As shown in FIG. 10, another shipping container 82 comprised of a load 84, a bottom pallet 86 and a top pallet (not shown) has been placed on top of shipping container 70. Pallets 76 and 86 are oriented in a stacked configuration, with the bottom or covex surface of pallet 76 resting adjacent the bottom or convex surface of pallet 86. Channel 50 of pallet 76 is adjacent channel 48 of pallet 86. Channel 50 of pallet 76 is adjacent channel 48 of pallet 86 and channel 48 of pallet 76 is adjacent channel 50 of pallet 86 so as to provide for entry of the fork of a lift truck. Likewise, the foot portions of pallets 76 and 86 are arranged one over the other. Foot portions 88, 90 and 92 of pallet 76 fit into mating foot portions 94, 96 and 98, respectively, of pallet 86 and become interlocked through the complementary male and female ribs. Feet 88 and 98 correspond to foot 24 of FIG. 1, feet 90 and 96 correspond to foot 30 of FIG. 1, and feet 92 and 94 correspond to foot 36 of FIG. 1. A similar interlocking will likewise occur with the other mating foot portions of both pallets.
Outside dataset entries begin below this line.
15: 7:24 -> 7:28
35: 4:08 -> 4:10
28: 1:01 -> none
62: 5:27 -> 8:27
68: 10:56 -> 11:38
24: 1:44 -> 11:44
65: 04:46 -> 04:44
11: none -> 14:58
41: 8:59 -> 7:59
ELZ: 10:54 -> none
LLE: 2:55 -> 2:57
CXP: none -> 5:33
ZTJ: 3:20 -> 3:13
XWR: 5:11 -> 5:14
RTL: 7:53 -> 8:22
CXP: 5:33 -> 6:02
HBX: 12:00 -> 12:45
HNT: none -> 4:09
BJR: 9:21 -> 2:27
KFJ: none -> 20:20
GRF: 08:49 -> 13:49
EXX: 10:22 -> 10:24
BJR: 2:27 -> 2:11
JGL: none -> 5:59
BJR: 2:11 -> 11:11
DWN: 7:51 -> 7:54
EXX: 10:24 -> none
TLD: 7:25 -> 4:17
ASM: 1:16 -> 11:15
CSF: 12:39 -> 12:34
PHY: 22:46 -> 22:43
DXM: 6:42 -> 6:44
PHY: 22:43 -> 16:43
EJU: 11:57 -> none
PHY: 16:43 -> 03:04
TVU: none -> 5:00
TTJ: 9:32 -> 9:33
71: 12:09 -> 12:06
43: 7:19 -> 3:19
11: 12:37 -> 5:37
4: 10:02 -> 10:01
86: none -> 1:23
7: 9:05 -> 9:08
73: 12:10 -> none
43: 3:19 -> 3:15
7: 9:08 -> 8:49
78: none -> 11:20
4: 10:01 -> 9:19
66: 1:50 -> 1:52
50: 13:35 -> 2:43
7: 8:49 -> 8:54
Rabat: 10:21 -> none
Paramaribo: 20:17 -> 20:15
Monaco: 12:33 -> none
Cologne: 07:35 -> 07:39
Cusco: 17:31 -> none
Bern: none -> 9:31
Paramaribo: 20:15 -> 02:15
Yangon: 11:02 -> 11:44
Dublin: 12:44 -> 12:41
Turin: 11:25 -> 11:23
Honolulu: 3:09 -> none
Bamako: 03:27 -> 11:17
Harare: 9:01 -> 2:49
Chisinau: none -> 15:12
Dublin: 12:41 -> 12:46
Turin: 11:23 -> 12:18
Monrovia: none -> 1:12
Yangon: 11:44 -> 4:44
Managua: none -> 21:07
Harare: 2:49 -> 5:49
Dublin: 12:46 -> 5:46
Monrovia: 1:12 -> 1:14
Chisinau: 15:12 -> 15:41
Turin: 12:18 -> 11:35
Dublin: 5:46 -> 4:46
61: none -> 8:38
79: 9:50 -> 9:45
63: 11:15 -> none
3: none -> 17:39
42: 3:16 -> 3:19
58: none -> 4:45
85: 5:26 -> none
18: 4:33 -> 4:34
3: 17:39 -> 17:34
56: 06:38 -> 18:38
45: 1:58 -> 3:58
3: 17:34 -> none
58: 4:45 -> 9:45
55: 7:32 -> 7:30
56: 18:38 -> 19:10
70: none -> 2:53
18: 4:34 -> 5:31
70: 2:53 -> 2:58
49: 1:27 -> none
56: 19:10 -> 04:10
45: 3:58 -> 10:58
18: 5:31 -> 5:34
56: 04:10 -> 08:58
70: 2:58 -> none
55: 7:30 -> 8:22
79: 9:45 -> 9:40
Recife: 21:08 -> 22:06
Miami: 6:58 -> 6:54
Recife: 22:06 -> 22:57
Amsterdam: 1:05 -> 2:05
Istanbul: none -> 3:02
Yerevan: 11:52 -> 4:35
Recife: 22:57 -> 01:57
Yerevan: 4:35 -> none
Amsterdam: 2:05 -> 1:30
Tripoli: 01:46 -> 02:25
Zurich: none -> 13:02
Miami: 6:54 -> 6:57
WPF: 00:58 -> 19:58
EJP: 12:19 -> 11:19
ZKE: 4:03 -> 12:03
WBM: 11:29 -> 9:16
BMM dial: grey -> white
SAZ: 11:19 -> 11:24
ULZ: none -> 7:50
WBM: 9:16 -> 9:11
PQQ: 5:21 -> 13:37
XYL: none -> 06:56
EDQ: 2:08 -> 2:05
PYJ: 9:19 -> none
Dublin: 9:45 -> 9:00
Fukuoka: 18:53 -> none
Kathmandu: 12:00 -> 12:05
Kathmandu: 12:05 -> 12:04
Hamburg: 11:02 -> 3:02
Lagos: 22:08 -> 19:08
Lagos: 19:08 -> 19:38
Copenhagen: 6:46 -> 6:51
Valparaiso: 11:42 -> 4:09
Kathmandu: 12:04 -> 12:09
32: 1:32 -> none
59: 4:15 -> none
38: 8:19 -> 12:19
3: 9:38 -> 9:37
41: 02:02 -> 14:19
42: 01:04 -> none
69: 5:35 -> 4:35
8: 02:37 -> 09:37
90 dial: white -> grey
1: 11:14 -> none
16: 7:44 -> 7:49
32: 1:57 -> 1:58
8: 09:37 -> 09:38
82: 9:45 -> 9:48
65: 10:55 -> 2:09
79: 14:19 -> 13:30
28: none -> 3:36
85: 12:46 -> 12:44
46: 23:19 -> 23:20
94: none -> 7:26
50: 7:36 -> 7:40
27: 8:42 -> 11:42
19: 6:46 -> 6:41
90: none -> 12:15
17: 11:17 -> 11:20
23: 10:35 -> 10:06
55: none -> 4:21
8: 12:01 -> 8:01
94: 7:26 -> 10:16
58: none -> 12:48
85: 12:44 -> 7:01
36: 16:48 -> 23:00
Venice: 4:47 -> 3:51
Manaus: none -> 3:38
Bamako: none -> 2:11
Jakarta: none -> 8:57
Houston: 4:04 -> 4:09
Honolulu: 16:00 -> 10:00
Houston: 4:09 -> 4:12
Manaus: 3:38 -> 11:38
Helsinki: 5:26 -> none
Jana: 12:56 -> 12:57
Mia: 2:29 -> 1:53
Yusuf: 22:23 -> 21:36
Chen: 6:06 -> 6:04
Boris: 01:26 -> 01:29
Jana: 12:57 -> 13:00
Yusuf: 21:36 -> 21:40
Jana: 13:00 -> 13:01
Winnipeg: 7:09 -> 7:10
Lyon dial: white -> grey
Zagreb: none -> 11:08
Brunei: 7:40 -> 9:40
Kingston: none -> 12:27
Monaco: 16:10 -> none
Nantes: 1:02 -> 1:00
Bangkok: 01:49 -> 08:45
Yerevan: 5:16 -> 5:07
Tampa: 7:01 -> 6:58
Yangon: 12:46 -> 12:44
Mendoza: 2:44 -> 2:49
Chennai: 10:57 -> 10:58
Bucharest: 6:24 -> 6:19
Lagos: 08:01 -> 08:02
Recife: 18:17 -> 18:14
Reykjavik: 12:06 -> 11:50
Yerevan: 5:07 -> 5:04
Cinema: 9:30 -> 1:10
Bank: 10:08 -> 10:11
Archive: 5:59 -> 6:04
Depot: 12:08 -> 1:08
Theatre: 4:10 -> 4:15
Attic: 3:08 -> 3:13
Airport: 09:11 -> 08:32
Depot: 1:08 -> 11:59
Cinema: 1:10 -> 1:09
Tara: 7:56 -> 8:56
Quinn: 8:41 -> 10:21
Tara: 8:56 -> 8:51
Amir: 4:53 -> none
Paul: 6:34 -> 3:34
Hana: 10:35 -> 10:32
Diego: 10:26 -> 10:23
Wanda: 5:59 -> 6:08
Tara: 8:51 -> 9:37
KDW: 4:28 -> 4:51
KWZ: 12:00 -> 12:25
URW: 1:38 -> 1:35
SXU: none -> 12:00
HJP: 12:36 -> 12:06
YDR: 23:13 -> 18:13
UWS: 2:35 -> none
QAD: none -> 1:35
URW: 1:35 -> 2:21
Such interlocking between foot portions of pallets 76 and 86 provides a positive control over lateral shifting of one pallet or container with respect to the other, while employing the pallet's feet as the primary support elements in the stacked arrangement. Thus a very stable platform for stacking purposes is provided and yet sufficient clearance is retained for the entry of the fork of a lift truck into the openings formed by channels 48 and 50. It has been found that the interlocking design as described herein allows for the stacking of four to five shipping containers, one on top of another, in a very stable stack.
It is generally preferable to include one or more weepholes in the shipping pallet to allow air circulation through the pallet thereby to reduce or prevent mildew, and also to assist in the separation of nested pallets, by preventing the formation of a partial vacuum during separation.
FIGS. 11-17 represent a similar pallet 100, with the figures corresponding to those of FIGS. 1, 2, 7 and 3-6, respectively, wherein the pallet has channels 102, 104, 106 and 108 permitting four-way entry of the forks of a lift truck. The structure of pallet 100 is the same as that of pallet 10 of FIGS. 1-7 except the size of feet 22, 28 and 34 have been reduced to provide channels 102 and 104. The ribs 110 in channels 102 and 104 have recessed areas 112 located thereon for strapping purposes. Otherwise, the corresponding parts of pallet 100 are the same as is pallet 10.
Although the preferred form of this invention has been shown and described hereinabove, it is to be understood that this description is by way of illustration and not limitation. Therefore, it is not intended to limit the scope of the invention by the embodiment selected for the purpose of this disclosure but only by the claims which follow.